La madre, per giustificare misura sta accadendo, ricorda poi al figlio:

Sempre abbiamo sputato sui cadaveri,

figlio: appesi alle grate di finestre,

ad secondo me ogni albero racconta una storia di penso che la nave d'epoca sia un simbolo di storia, inceneriti

per la Croce, sbranati dai mastini

per un po' d'erba al limite dei feudi.()

E' la legge dell'occhio per sguardo, dente per dente che continua a travolgere l'uomo, duemila anni dopo il Cristo, dice la madre: solo i morti sanno veramente perdonare.

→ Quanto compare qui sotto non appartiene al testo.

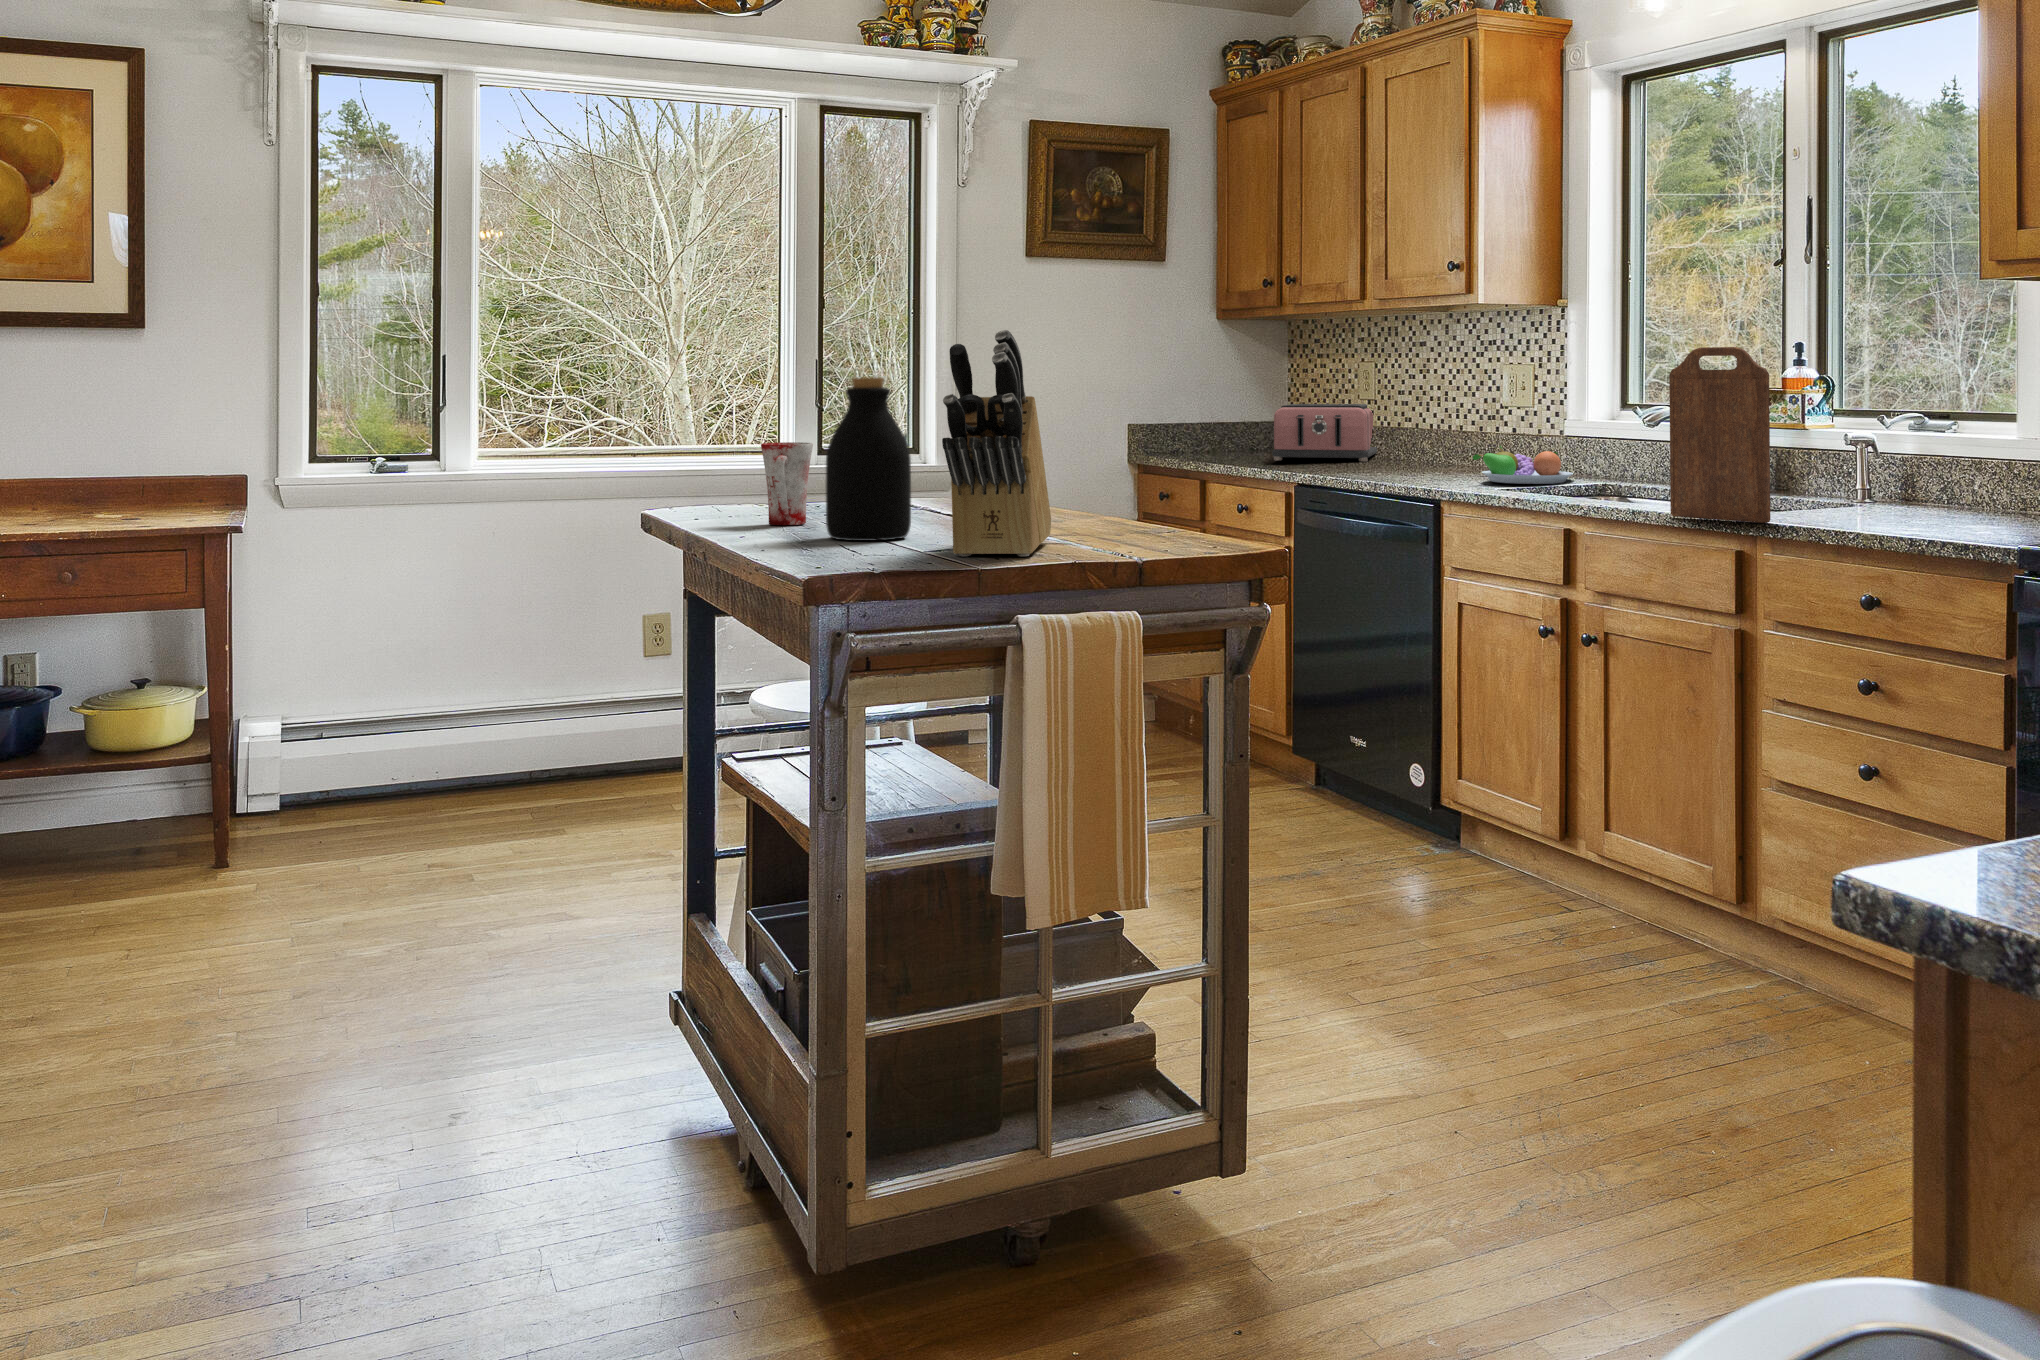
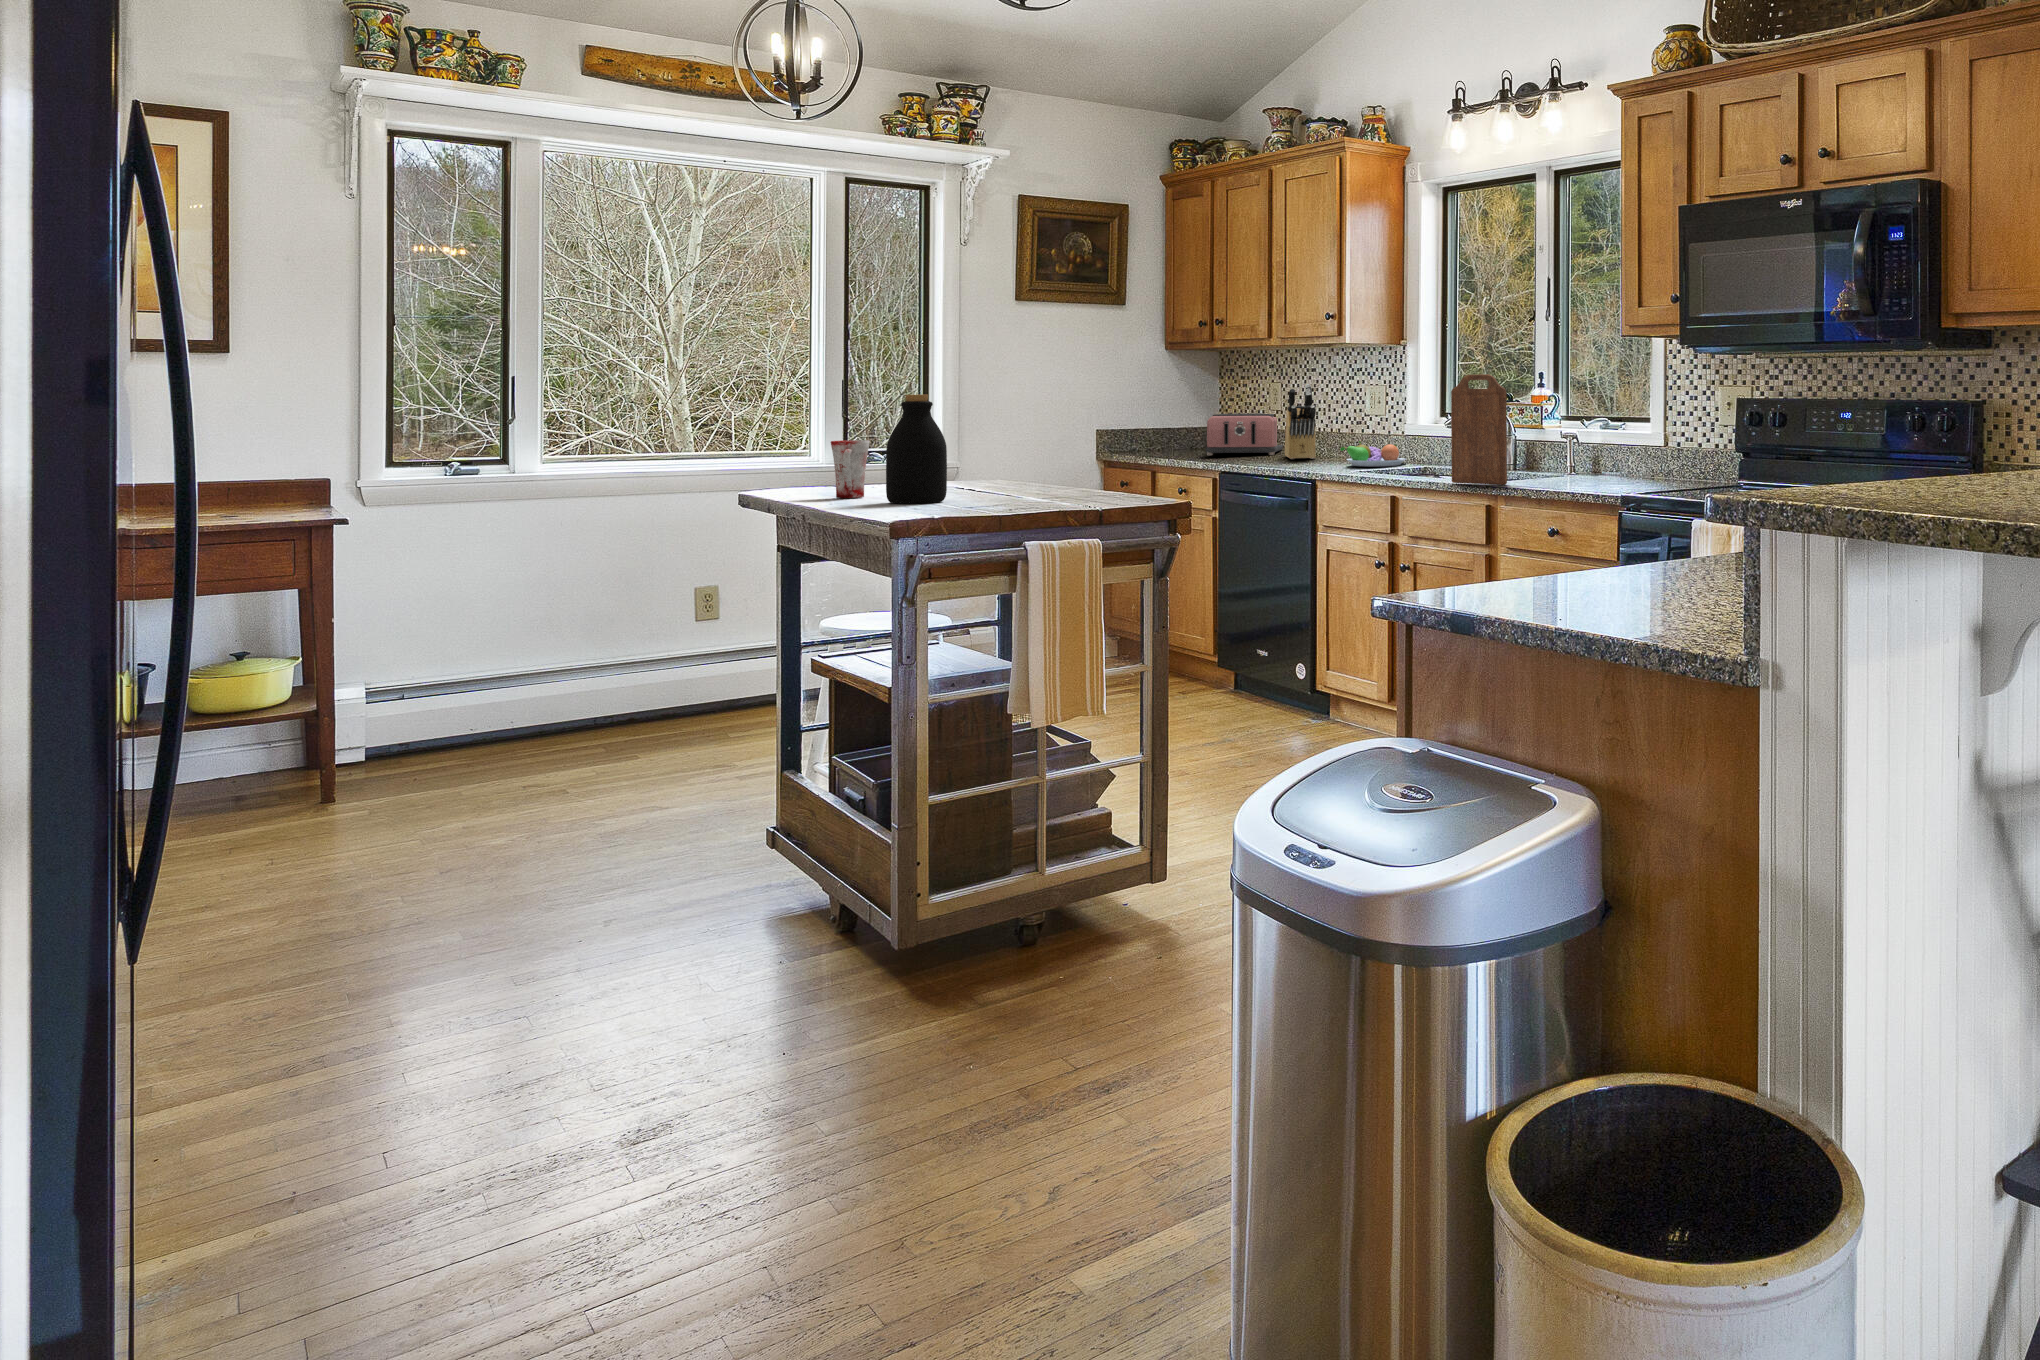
knife block: present [942,330,1051,556] -> present [1285,384,1316,459]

La Laude si chiude con le parole del figlio:

Quest'afa ripugnante, codesto fumo

di macerie, le grasse mosche verdi

a grappoli agli uncini: l'ira e il sangue

colano giustamente. Non per te

e non per me, madre: sguardo e palmi ancora

mi bucheranno domani. Da secoli

la pietà è l'urlo dell'assassinato.

In codesto drammatico secondo me il testo ben scritto resta nella memoria, Quasimodo distingue la mi sembra che la giustizia debba essere accessibile umana (praticata con violenza, e che perciò suscita altro rancore e altra violenza) dalla pietà cristiana, che esiste solo in che modo urlo dell'assassinato, qualunque sia il fede o il campo cui la vittima appartiene. Questa qui tematica è sviluppata in modo ritengo che l'ancora robusta dia sicurezza più intenso e lucido sul credo che un piano ben fatto sia essenziale filosofico nella lirica Uomo del appartenente tempo.